California Adopts Law Ending Disparity Between Crack and Cocaine
The law, which takes effect at the beginning of 2015, will make the penalties for crack cocaine offenses the same as those for powder cocaine. Cocaine is cocaine.
While they are just two different forms of the same drug, during the 1980’s laws were adopted to make the penalties for crack cocaine offenses more draconian than cocaine offenses. Creating this higher tier for crack appears motivated by the perception that crack was considered a “Black” and “inner city” drug while powder cocaine was associated with white users. These drug war-era laws have resulted in an explosion in the prison population, particularly among minorities.
According to the Drug Policy Alliance, “People of color account for over 98 percent of persons sent to California prisons for possession of crack cocaine for sale.

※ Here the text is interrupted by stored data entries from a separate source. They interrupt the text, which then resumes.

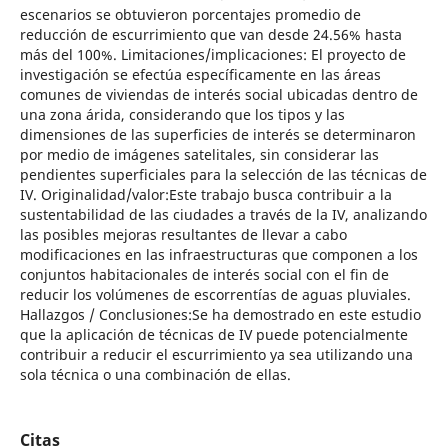
escenarios se obtuvieron porcentajes promedio de
reducción de escurrimiento que van desde 24.56% hasta
más del 100%. Limitaciones/implicaciones: El proyecto de
investigación se efectúa específicamente en las áreas
comunes de viviendas de interés social ubicadas dentro de
una zona árida, considerando que los tipos y las
dimensiones de las superficies de interés se determinaron
por medio de imágenes satelitales, sin considerar las
pendientes superficiales para la selección de las técnicas de
IV. Originalidad/valor:Este trabajo busca contribuir a la
sustentabilidad de las ciudades a través de la IV, analizando
las posibles mejoras resultantes de llevar a cabo
modificaciones en las infraestructuras que componen a los
conjuntos habitacionales de interés social con el fin de
reducir los volúmenes de escorrentías de aguas pluviales.
Hallazgos / Conclusiones:Se ha demostrado en este estudio
que la aplicación de técnicas de IV puede potencialmente
contribuir a reducir el escurrimiento ya sea utilizando una
sola técnica o una combinación de ellas.
Citas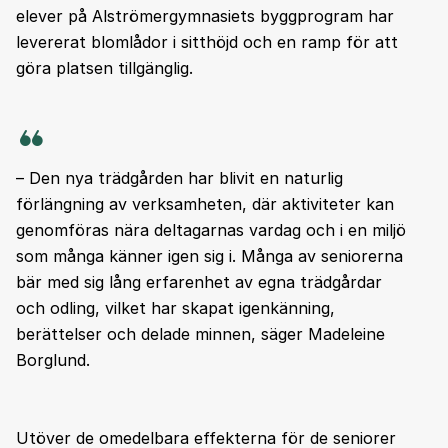
elever på Alströmergymnasiets byggprogram har
levererat blomlådor i sitthöjd och en ramp för att
göra platsen tillgänglig.
– Den nya trädgården har blivit en naturlig
förlängning av verksamheten, där aktiviteter kan
genomföras nära deltagarnas vardag och i en miljö
som många känner igen sig i. Många av seniorerna
bär med sig lång erfarenhet av egna trädgårdar
och odling, vilket har skapat igenkänning,
berättelser och delade minnen, säger Madeleine
Borglund.
Utöver de omedelbara effekterna för de seniorer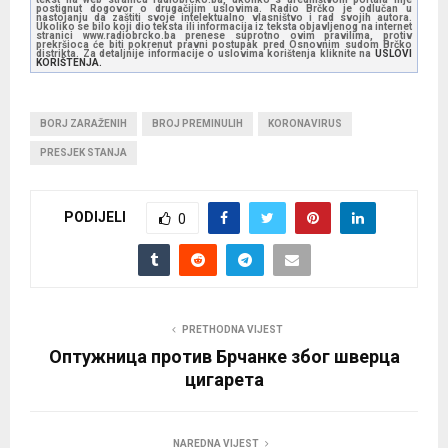
postignut dogovor o drugačijim uslovima. Radio Brčko je odlučan u
nastojanju da zaštiti svoje intelektualno vlasništvo i rad svojih autora.
Ukoliko se bilo koji dio teksta ili informacija iz teksta objavljenog na internet
stranici www.radiobrcko.ba prenese suprotno ovim pravilima, protiv
prekršioca će biti pokrenut pravni postupak pred Osnovnim sudom Brčko
distrikta. Za detaljnije informacije o uslovima korištenja kliknite na
USLOVI
KORIŠTENJA.
BORJ ZARAŽENIH
BROJ PREMINULIH
KORONAVIRUS
PRESJEK STANJA
PODIJELI
0
PRETHODNA VIJEST
Оптужница против Брчанке због шверца
цигарета
NAREDNA VIJEST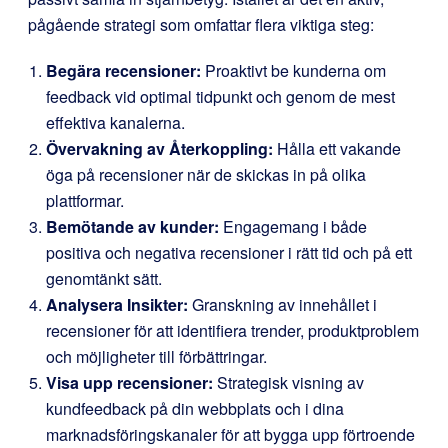
pågående strategi som omfattar flera viktiga steg:
Begära recensioner:
Proaktivt be kunderna om
feedback vid optimal tidpunkt och genom de mest
effektiva kanalerna.
Övervakning av Återkoppling:
Hålla ett vakande
öga på recensioner när de skickas in på olika
plattformar.
Bemötande av kunder:
Engagemang i både
positiva och negativa recensioner i rätt tid och på ett
genomtänkt sätt.
Analysera Insikter:
Granskning av innehållet i
recensioner för att identifiera trender, produktproblem
och möjligheter till förbättringar.
Visa upp recensioner:
Strategisk visning av
kundfeedback på din webbplats och i dina
marknadsföringskanaler för att bygga upp förtroende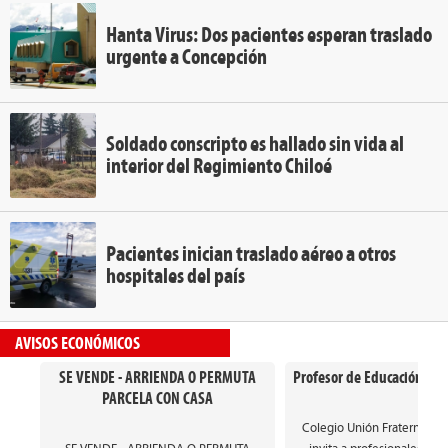
Hanta Virus: Dos pacientes esperan traslado
urgente a Concepción
Soldado conscripto es hallado sin vida al
interior del Regimiento Chiloé
Pacientes inician traslado aéreo a otros
hospitales del país
AVISOS ECONÓMICOS
SE VENDE - ARRIENDA O PERMUTA
Profesor de Educación Gen
PARCELA CON CASA
Colegio Unión Fraterna de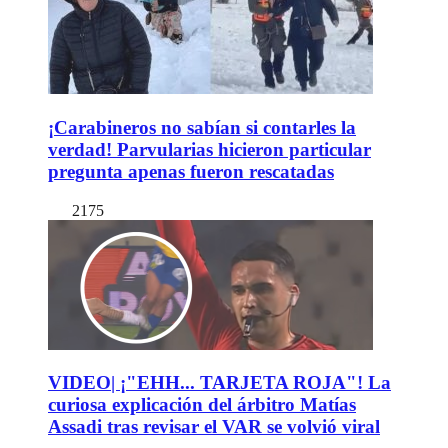
¡Carabineros no sabían si contarles la
verdad! Parvularias hicieron particular
pregunta apenas fueron rescatadas
2175
VIDEO| ¡"EHH... TARJETA ROJA"! La
curiosa explicación del árbitro Matías
Assadi tras revisar el VAR se volvió viral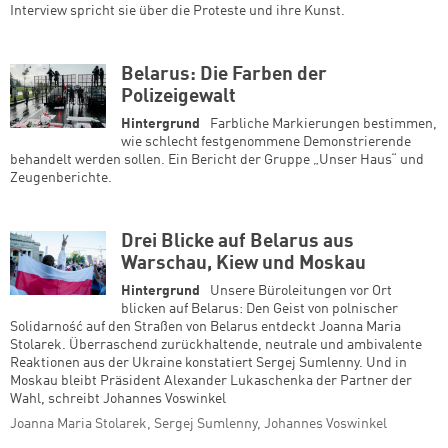
Interview spricht sie über die Proteste und ihre Kunst.
Belarus: Die Farben der
Polizeigewalt
Hintergrund
Farbliche Markierungen bestimmen,
wie schlecht festgenommene Demonstrierende
behandelt werden sollen. Ein Bericht der Gruppe „Unser Haus“ und
Zeugenberichte.
Drei Blicke auf Belarus aus
Warschau, Kiew und Moskau
Hintergrund
Unsere Büroleitungen vor Ort
blicken auf Belarus: Den Geist von polnischer
Solidarność auf den Straßen von Belarus entdeckt Joanna Maria
Stolarek. Überraschend zurückhaltende, neutrale und ambivalente
Reaktionen aus der Ukraine konstatiert Sergej Sumlenny. Und in
Moskau bleibt Präsident Alexander Lukaschenka der Partner der
Wahl, schreibt Johannes Voswinkel
Joanna Maria Stolarek, Sergej Sumlenny, Johannes Voswinkel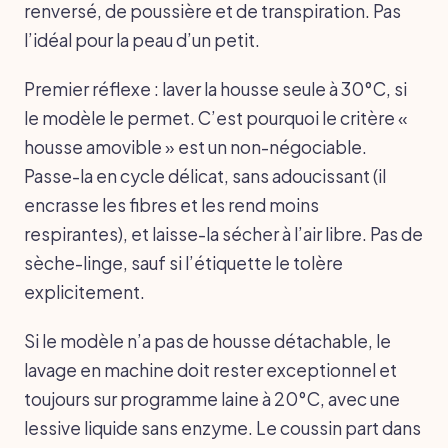
renversé, de poussière et de transpiration. Pas
l’idéal pour la peau d’un petit.
Premier réflexe : laver la housse seule à 30°C, si
le modèle le permet. C’est pourquoi le critère «
housse amovible » est un non-négociable.
Passe-la en cycle délicat, sans adoucissant (il
encrasse les fibres et les rend moins
respirantes), et laisse-la sécher à l’air libre. Pas de
sèche-linge, sauf si l’étiquette le tolère
explicitement.
Si le modèle n’a pas de housse détachable, le
lavage en machine doit rester exceptionnel et
toujours sur programme laine à 20°C, avec une
lessive liquide sans enzyme. Le coussin part dans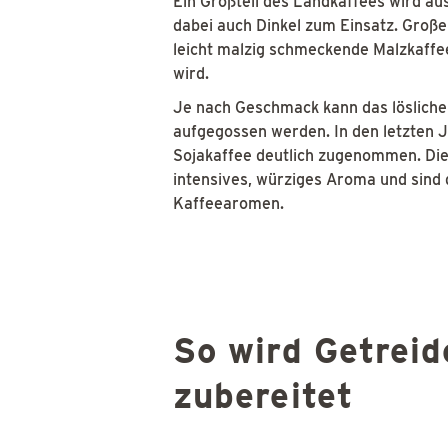
Ein Großteil des Landkaffees wird a
dabei auch Dinkel zum Einsatz. Große
leicht malzig schmeckende Malzkaffee
wird.
Je nach Geschmack kann das lösliche
aufgegossen werden. In den letzten J
Sojakaffee deutlich zugenommen. Die
intensives, würziges Aroma und sind
Kaffeearomen.
So wird Getreid
zubereitet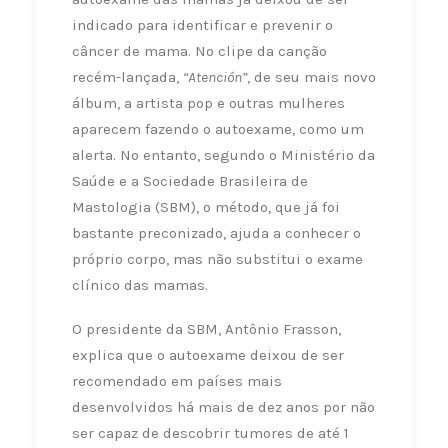
indicado para identificar e prevenir o
câncer de mama. No clipe da canção
recém-lançada,
“Atención”
, de seu mais novo
álbum, a artista pop e outras mulheres
aparecem fazendo o autoexame, como um
alerta. No entanto, segundo o Ministério da
Saúde e a Sociedade Brasileira de
Mastologia (SBM), o método, que já foi
bastante preconizado, ajuda a conhecer o
próprio corpo, mas não substitui o exame
clínico das mamas.
O presidente da SBM, Antônio Frasson,
explica que o autoexame deixou de ser
recomendado em países mais
desenvolvidos há mais de dez anos por não
ser capaz de descobrir tumores de até 1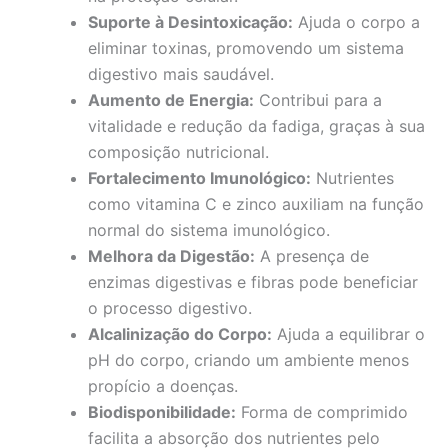
Suporte à Desintoxicação:
Ajuda o corpo a
eliminar toxinas, promovendo um sistema
digestivo mais saudável.
Aumento de Energia:
Contribui para a
vitalidade e redução da fadiga, graças à sua
composição nutricional.
Fortalecimento Imunológico:
Nutrientes
como vitamina C e zinco auxiliam na função
normal do sistema imunológico.
Melhora da Digestão:
A presença de
enzimas digestivas e fibras pode beneficiar
o processo digestivo.
Alcalinização do Corpo:
Ajuda a equilibrar o
pH do corpo, criando um ambiente menos
propício a doenças.
Biodisponibilidade:
Forma de comprimido
facilita a absorção dos nutrientes pelo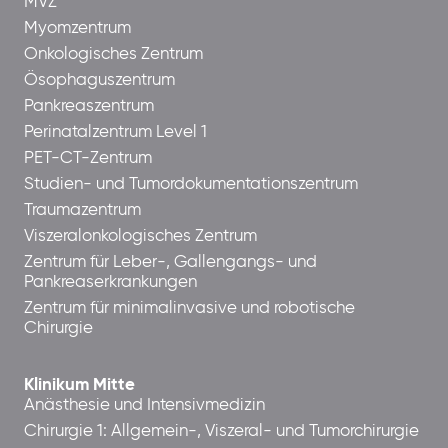
MVZ
Myomzentrum
Onkologisches Zentrum
Ösophaguszentrum
Pankreaszentrum
Perinatalzentrum Level 1
PET-CT-Zentrum
Studien- und Tumordokumentationszentrum
Traumazentrum
Viszeralonkologisches Zentrum
Zentrum für Leber-, Gallengangs- und
Pankreaserkrankungen
Zentrum für minimalinvasive und robotische
Chirurgie
Klinikum Mitte
Anästhesie und Intensivmedizin
Chirurgie 1: Allgemein-, Viszeral- und Tumorchirurgie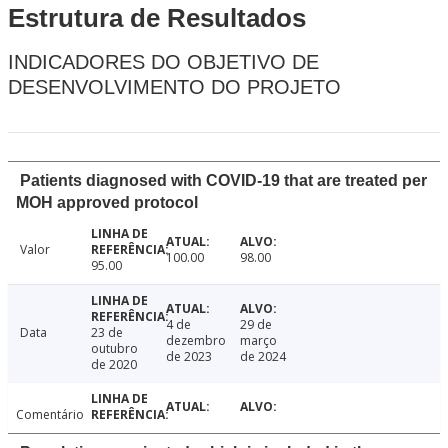
Estrutura de Resultados
INDICADORES DO OBJETIVO DE
DESENVOLVIMENTO DO PROJETO
Patients diagnosed with COVID-19 that are treated per
MOH approved protocol
Valor
100.00
98.00
95.00
4 de
29 de
Data
23 de
dezembro
março
outubro
de 2023
de 2024
de 2020
Comentário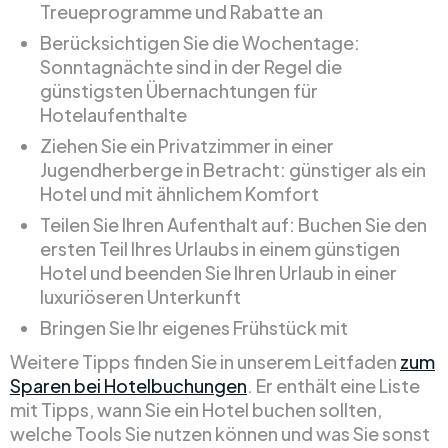
Treueprogramme und Rabatte an
Berücksichtigen Sie die Wochentage:
Sonntagnächte sind in der Regel die
günstigsten Übernachtungen für
Hotelaufenthalte
Ziehen Sie ein Privatzimmer in einer
Jugendherberge in Betracht: günstiger als ein
Hotel und mit ähnlichem Komfort
Teilen Sie Ihren Aufenthalt auf: Buchen Sie den
ersten Teil Ihres Urlaubs in einem günstigen
Hotel und beenden Sie Ihren Urlaub in einer
luxuriöseren Unterkunft
Bringen Sie Ihr eigenes Frühstück mit
Weitere Tipps finden Sie in unserem Leitfaden
zum
Sparen bei Hotelbuchungen
. Er enthält eine Liste
mit Tipps, wann Sie ein Hotel buchen sollten,
welche Tools Sie nutzen können und was Sie sonst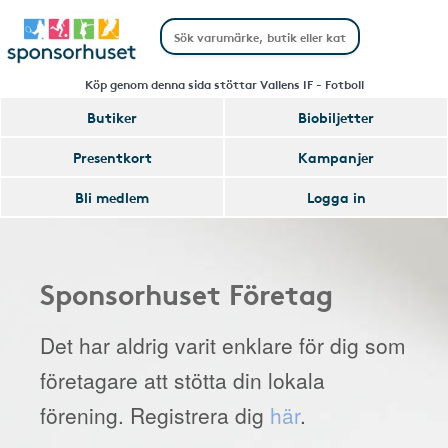
Köp genom denna sida stöttar Vallens IF - Fotboll
Butiker
Biobiljetter
Presentkort
Kampanjer
Bli medlem
Logga in
Sponsorhuset Företag
Det har aldrig varit enklare för dig som
företagare att stötta din lokala
förening. Registrera dig
här
.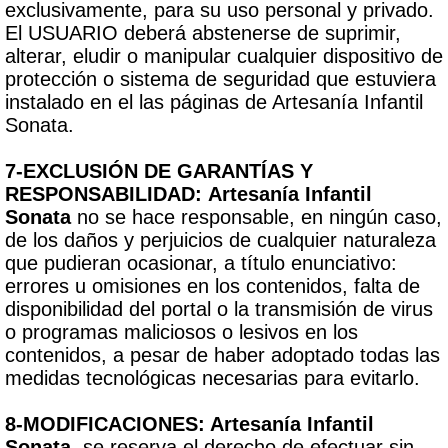
exclusivamente, para su uso personal y privado.
El USUARIO deberá abstenerse de suprimir,
alterar, eludir o manipular cualquier dispositivo de
protección o sistema de seguridad que estuviera
instalado en el las páginas de Artesanía Infantil
Sonata.
7-EXCLUSIÓN DE GARANTÍAS Y
RESPONSABILIDAD: Artesanía Infantil
Sonata
no se hace responsable, en ningún caso,
de los daños y perjuicios de cualquier naturaleza
que pudieran ocasionar, a título enunciativo:
errores u omisiones en los contenidos, falta de
disponibilidad del portal o la transmisión de virus
o programas maliciosos o lesivos en los
contenidos, a pesar de haber adoptado todas las
medidas tecnológicas necesarias para evitarlo.
8-MODIFICACIONES: Artesanía Infantil
Sonata
se reserva el derecho de efectuar sin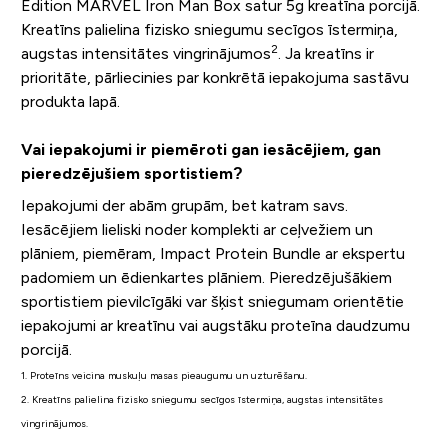
Edition MARVEL Iron Man Box satur 5g kreatīna porcijā.
Kreatīns palielina fizisko sniegumu secīgos īstermiņa,
2
augstas intensitātes vingrinājumos
. Ja kreatīns ir
prioritāte, pārliecinies par konkrētā iepakojuma sastāvu
produkta lapā.
Vai iepakojumi ir piemēroti gan iesācējiem, gan
pieredzējušiem sportistiem?
Iepakojumi der abām grupām, bet katram savs.
Iesācējiem lieliski noder komplekti ar ceļvežiem un
plāniem, piemēram, Impact Protein Bundle ar ekspertu
padomiem un ēdienkartes plāniem. Pieredzējušākiem
sportistiem pievilcīgāki var šķist sniegumam orientētie
iepakojumi ar kreatīnu vai augstāku proteīna daudzumu
porcijā.
1. Proteīns veicina muskuļu masas pieaugumu un uzturēšanu.
2. Kreatīns palielina fizisko sniegumu secīgos īstermiņa, augstas intensitātes
vingrinājumos.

From 2005 to 2010, Blacks accounted for 77.4 percent of state prison commitments for crack possession for sale, Latinos accounted for 18.1 percent. Whites accounted for less than 2 percent of all those sent to California prisons in that five year period. Blacks make up 6.6 percent of the population in California; Latinos 38.2 percent, and whites 39.4 percent.”
While Congress did reduce the disparity between how it treats crack cocaine and powder cocaine under federal law, this effectively racist legal distinction continues to exist in our national laws. Consider that for a moment. It is 2014 and we still have laws that any sane observer will acknowledge are unfair and racist.